- Dust movements were detected by a small machine, invented by University of Western Australia adjunct professor Brian O’Brien in 1966
- High-energy sunlight positively charges the dust particles, pushing them away from each other, lifting the dust three feet above the moon’s surface
- When ‘horizon brightening’ occurs, the effect is an eerie glow
Experts have finally solved the mystery of the moon’s eerie glow, which has baffled scientists for more than 50 years.
They say ‘horizon glow’ – a bizarre glow occurring on the Moon’s western horizon just after sunset – is caused by two newly-discovered phenomena linked to dust movements on the moon’s surface.
They are ‘sunrise dust storms’ and ‘horizon brightening,’ which when combined, result in the glow.
The bizarre glow on the moon’s western horizon (pictrued) , known as ‘horizon glow’, has been linked to dust particle movements just after sunset.

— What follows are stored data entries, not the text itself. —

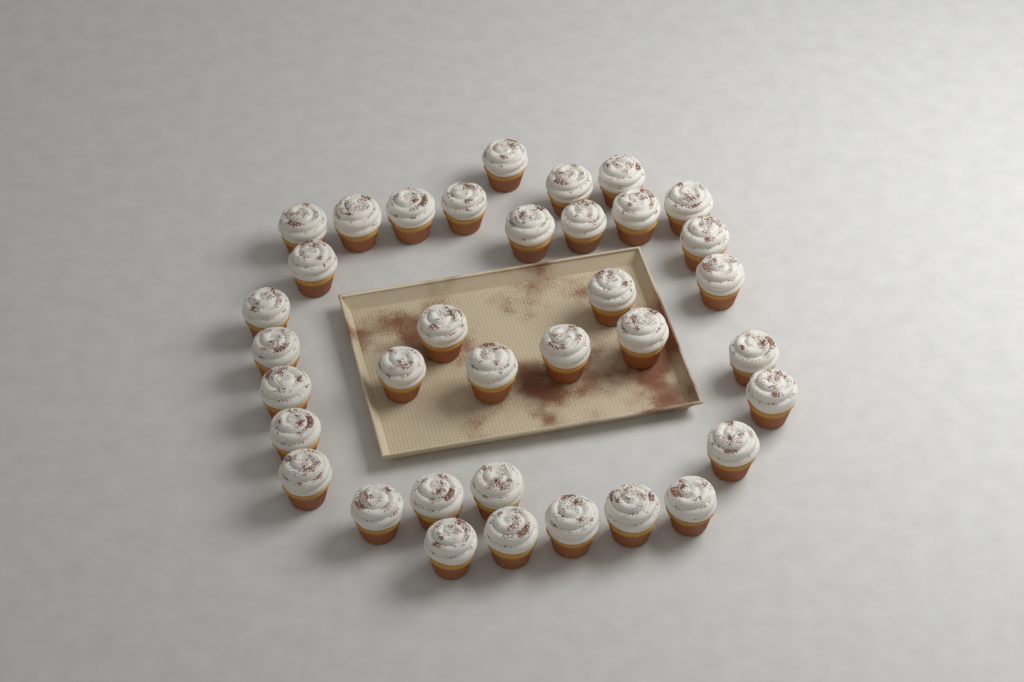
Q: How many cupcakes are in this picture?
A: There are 36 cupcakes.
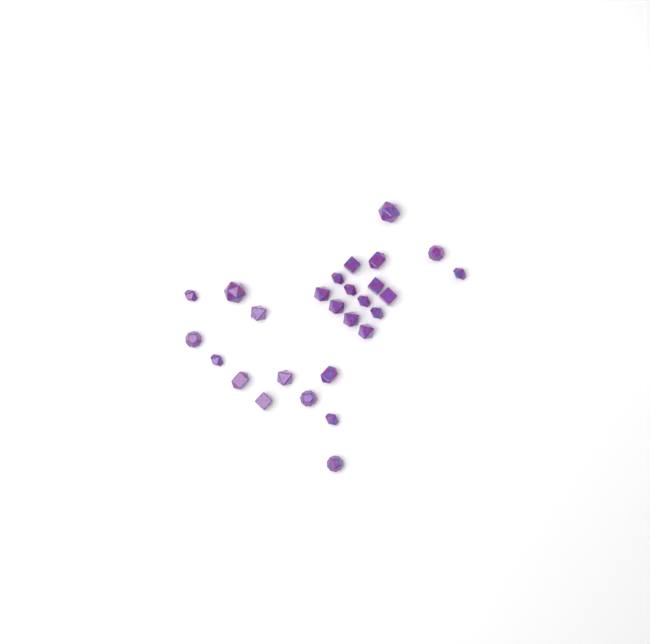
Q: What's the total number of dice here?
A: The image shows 27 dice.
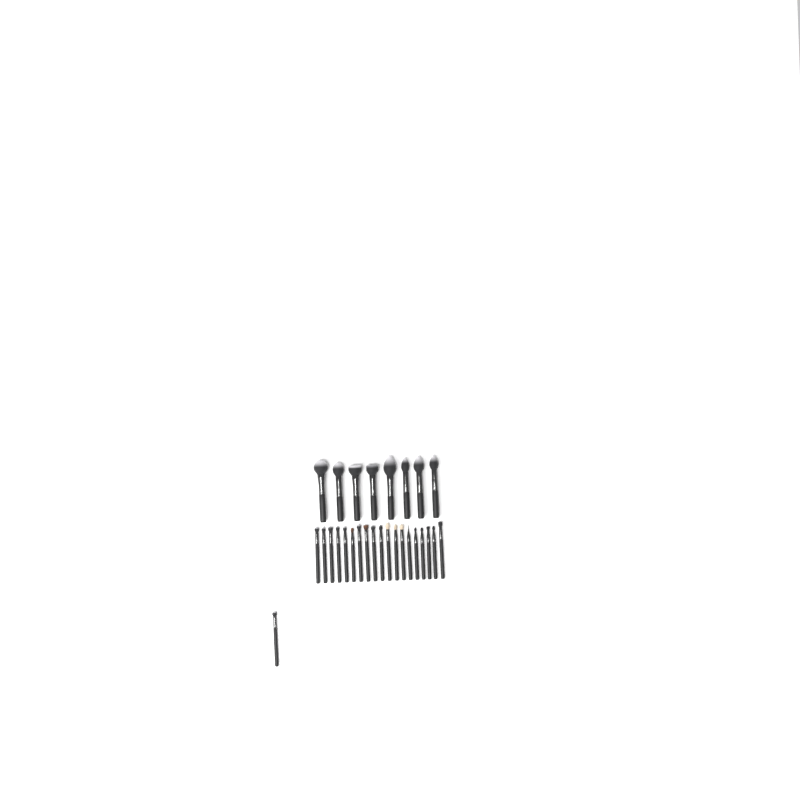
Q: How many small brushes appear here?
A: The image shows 20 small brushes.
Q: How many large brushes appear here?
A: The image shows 8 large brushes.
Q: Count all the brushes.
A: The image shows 28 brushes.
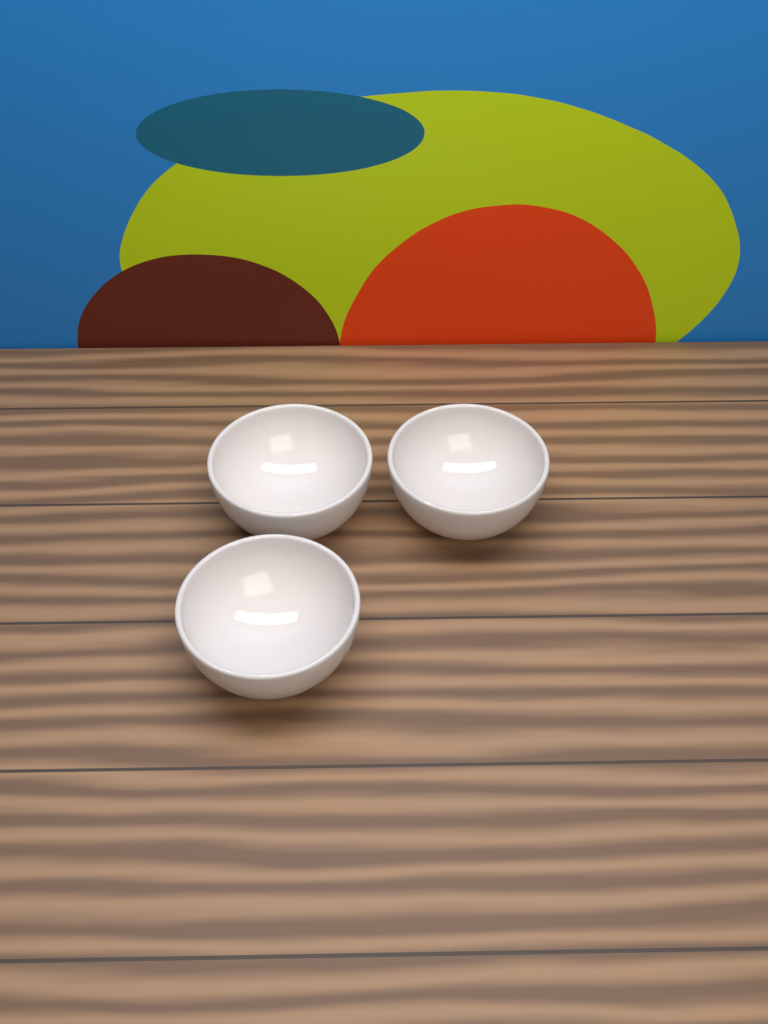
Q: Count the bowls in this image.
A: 3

High-energy sunlight positively charges the dust particles, pushing them away from each other, lifting the dust a metre above the moon’s surface
Horizon brightening is when the dawn horizon becomes one to four per cent brighter than sunlight at the end of sunrise.
The two phenomena were detected by a small machine, invented by University of Western Australia professor Brian O’Brien in 1966.

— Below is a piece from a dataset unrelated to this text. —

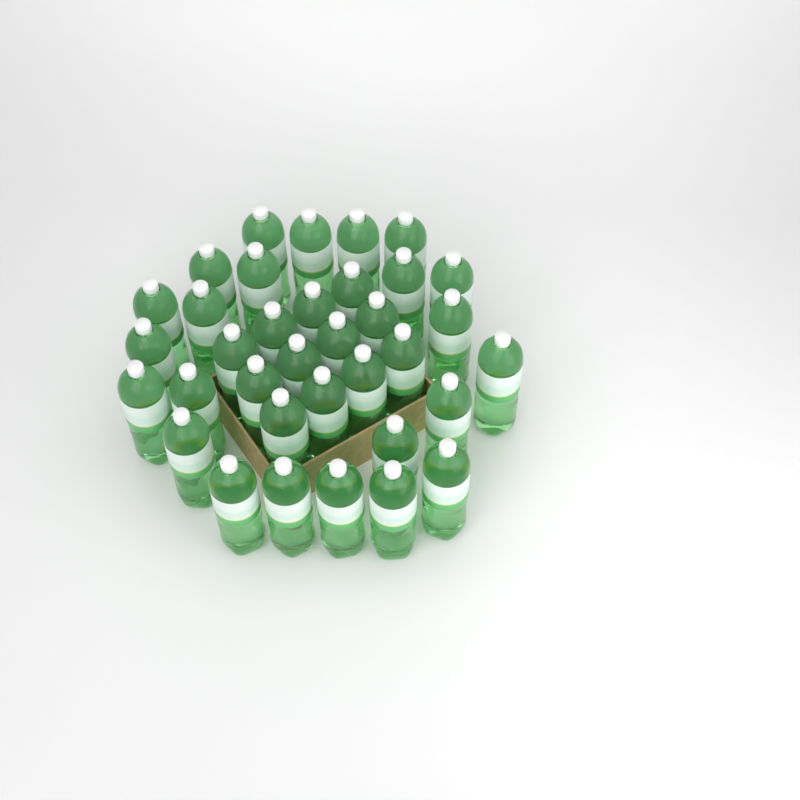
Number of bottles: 35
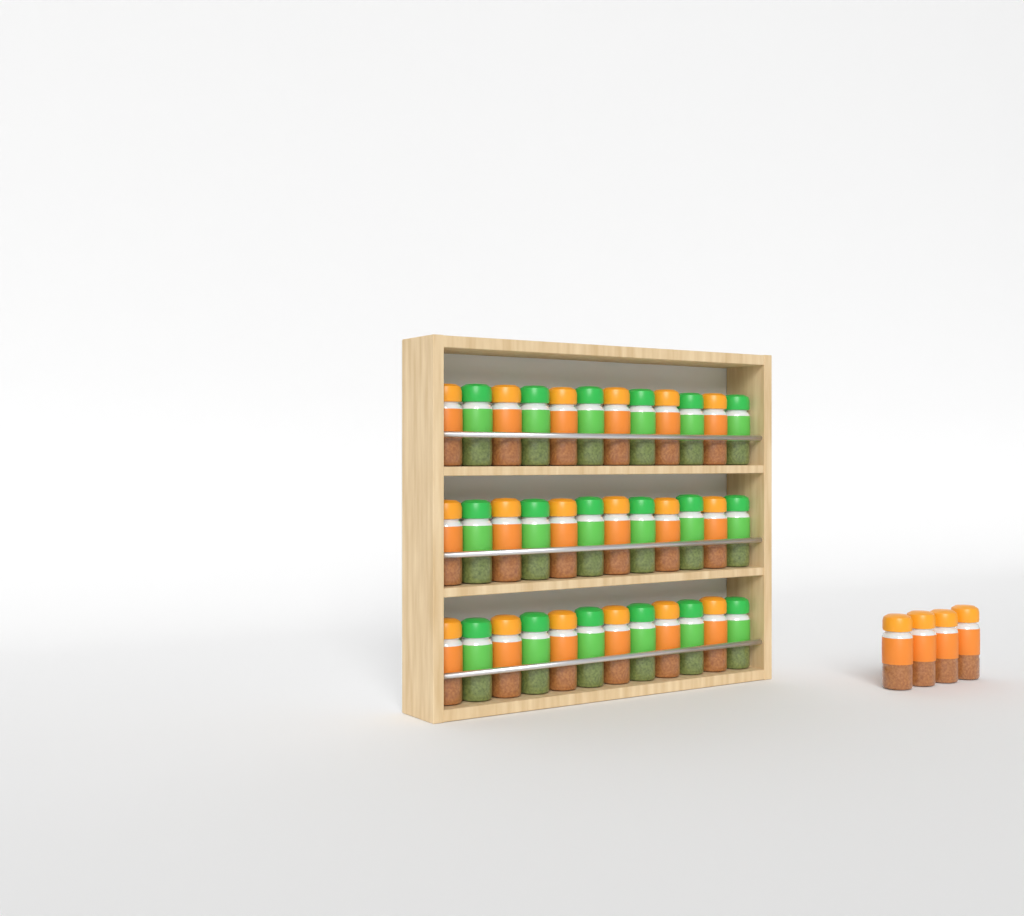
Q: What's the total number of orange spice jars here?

The ‘dust detector’ was mounted three feet (one metre) above the moon’s surface a few years after it was invented and the data it collected is still being analysed.
‘It found that sunrise dust-storms had resulted from the Apollo 12 mission rockets freeing up dust particles on the moon’s smooth surface and then sunrise lifting them to this height,’ he said.
The dust detector (pictured) was switched off in 1976 but the data it recorded was only recently collated, showing the dust did in fact hover about three feet off the ground, rather than kilometres above the surface
The high-energy sunlight positively charged the dust particles, pushing them away from each other, lifting the dust three feet (one metre) above the moon’s surface.
‘The dust continued to seamlessly scatter extra light into the solar cell of the dust detector, which we discovered and reported as horizon brightening by about one to four per cent more than direct sunlight,’ he said.
Professor O’Brien developed a model explaining sunrise dust storms and how they create ‘horizon brightening’.
‘Our “horizon brightening” is the sunrise equivalent of the post-sunset horizon glow,’ he said.
Professor O’Brien said it was important to understand characteristics of dust, as it has caused overheating and failure of many instruments and machines on the moon’s surface, including possibly China’s lunar rover Yutu to stall last year.
The dust detector was switched off in 1976, but the data it recorded was only recently collated, showing the dust did in fact hover about three feet (one metre) off the ground, rather than miles above the surface as previously predicted.
Earlier this year, Nasa’s sophisticated dust detector on the Lunar Atmosphere and Dust Environment Explorer (Ladee) which is orbiting the moon, confirmed there’s no evidence of moon dust at altitudes between two and 155 miles (three to 250km).